I read an interesting explanation recently that said that some people are "askers" and some people are "guessers." The askers are straightforward; they don't mind being told "no" so they have no problem directly asking for what they want. The guessers feel it's rude to put the other person in a position where they have to say no (because they themselves feel guilty saying no), so they just expect others to guess their feelings, which depends precariously upon shared expectations. "If you're a Guess Culture person . . . then unwelcome requests from Ask Culture people seem presumptuous and out of line, and you're likely to feel angry, uncomfortable, and manipulated. If you're an Ask Culture person, Guess Culture behavior can seem incomprehensible, inconsistent, and rife with passive aggression." It sounds to me like you are an asker and your husband is a guesser. Guessers tend to feel that peace is the avoidance of conflict and Askers feel that peace is addressing and solving conflict.
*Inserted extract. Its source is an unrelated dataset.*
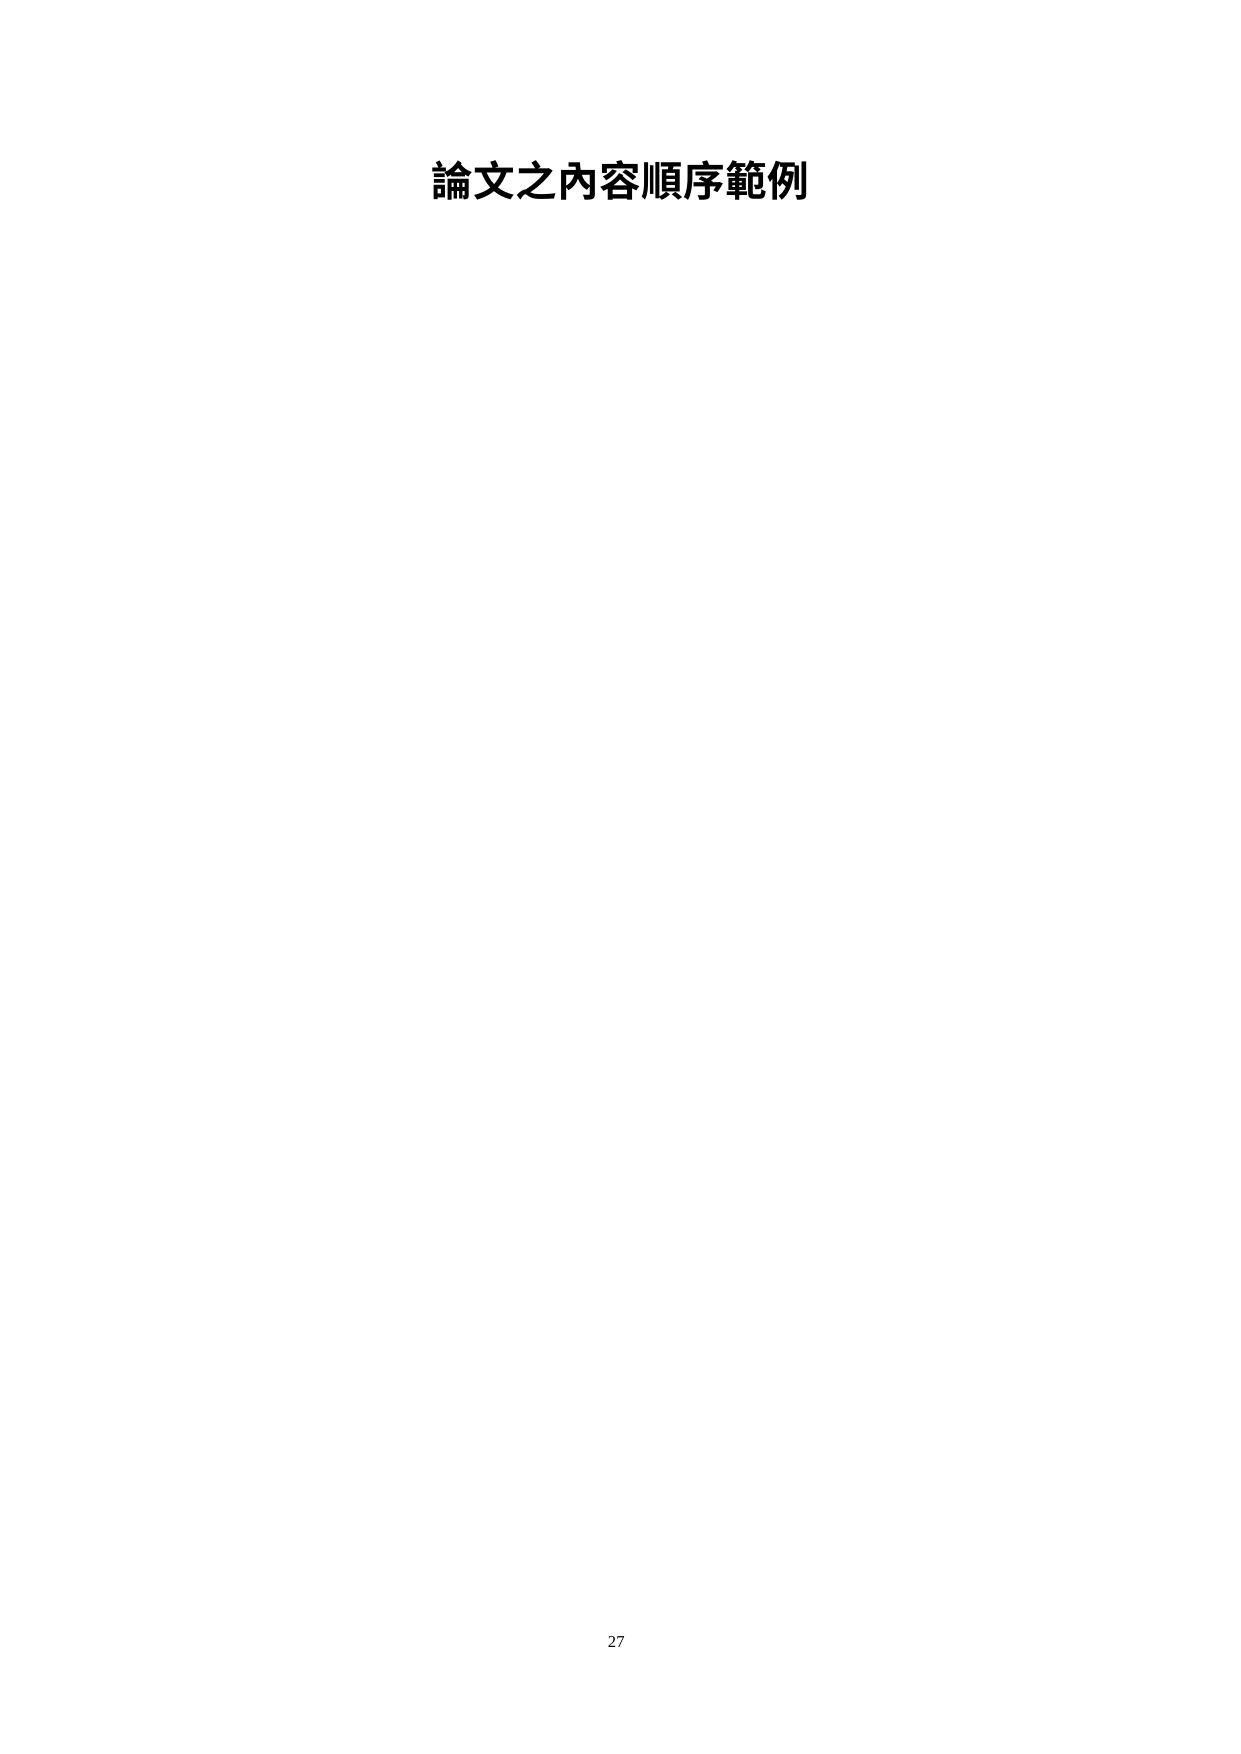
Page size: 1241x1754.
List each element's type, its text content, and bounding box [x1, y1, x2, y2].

text 論文之內容順序範例 [148, 148, 1092, 208]
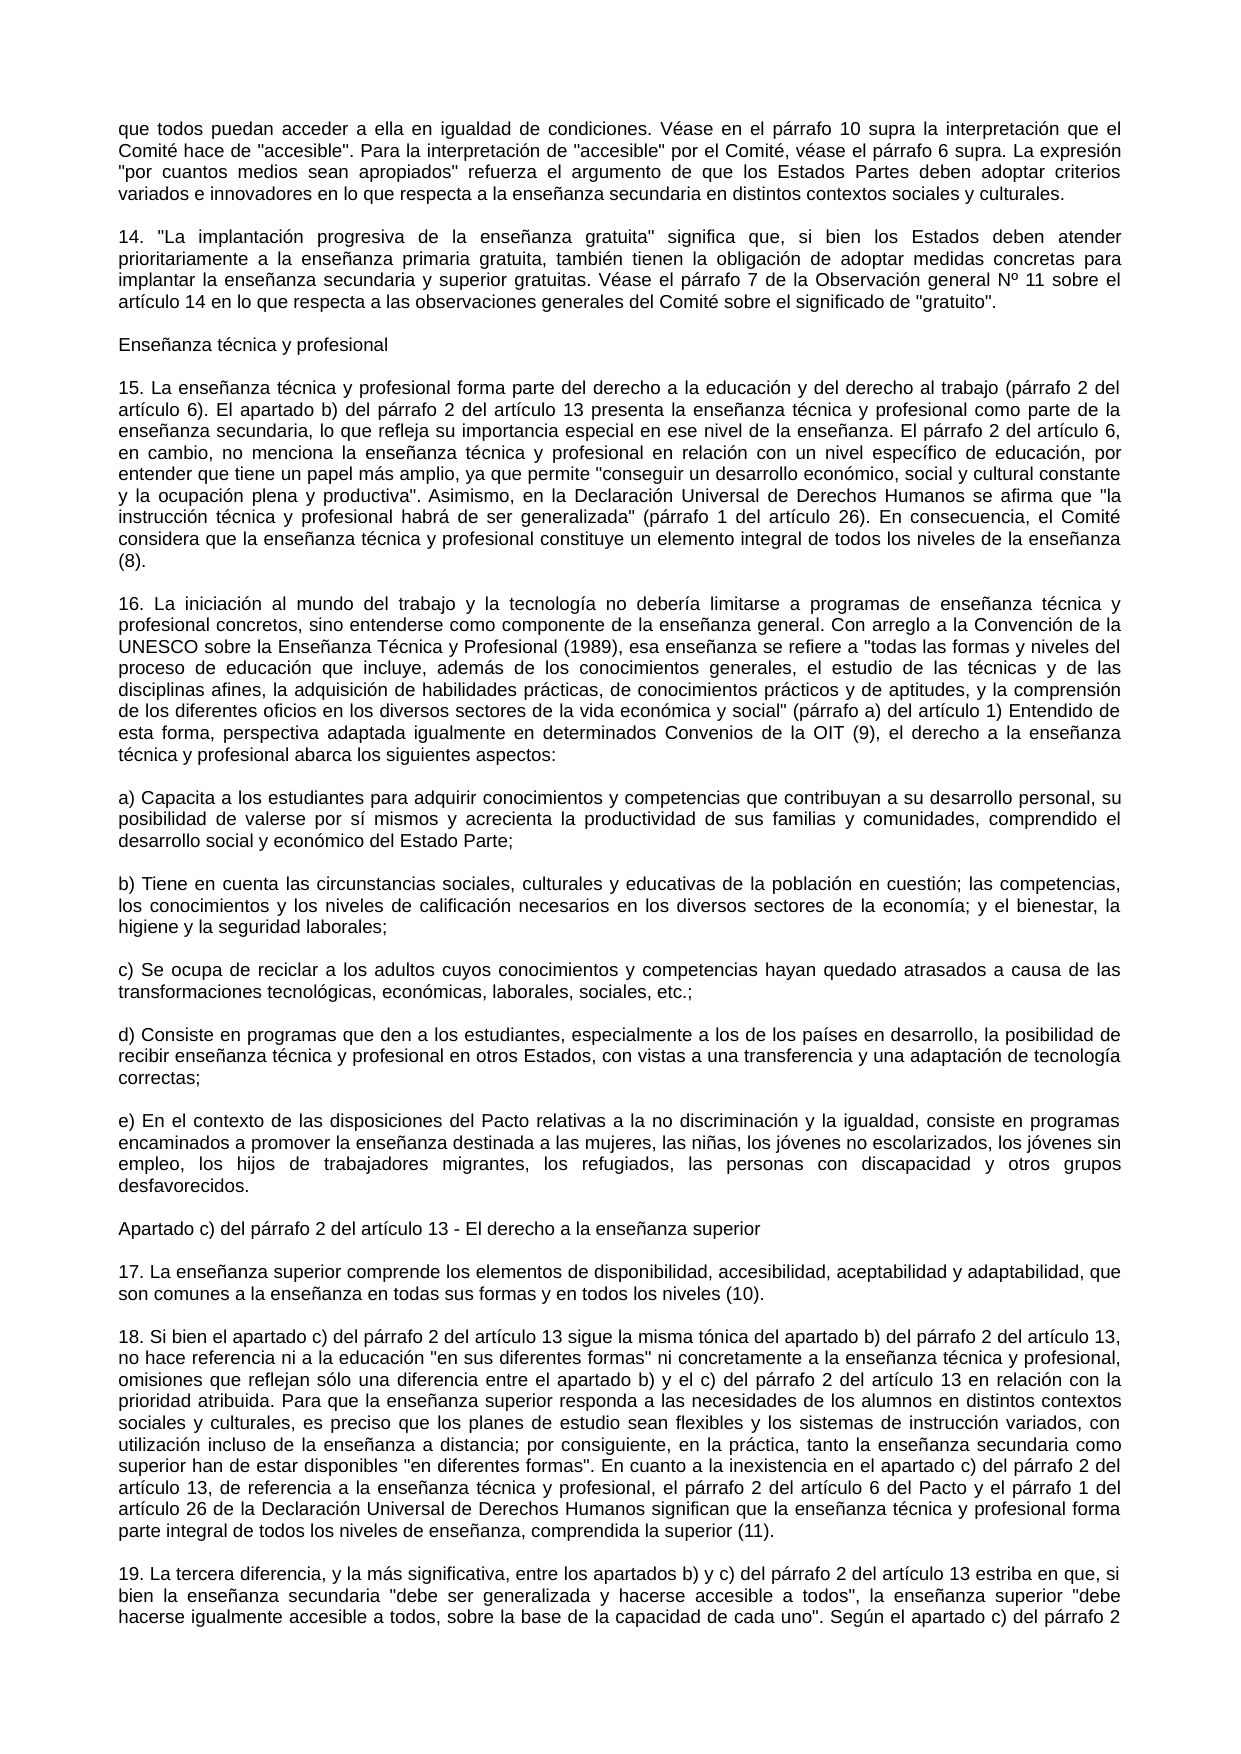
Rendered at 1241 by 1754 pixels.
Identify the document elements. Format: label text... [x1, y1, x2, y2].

Your husband seems to need help in this area too. "You're treating me like a kid!" and stomping off to slam a door is very different from, "Thanks for telling me, but to be honest it makes me feel like a little kid when you do that." The latter gives you the opportunity to say, "Oh, no honey, of course that's not how I feel. I think we're just learning how to communicate better." Therapy, alone or together, is never a bad idea. We can all use help growing in self-awareness and shoring up our sense of self so that criticism is not a fatal blow but an opportunity to grow closer.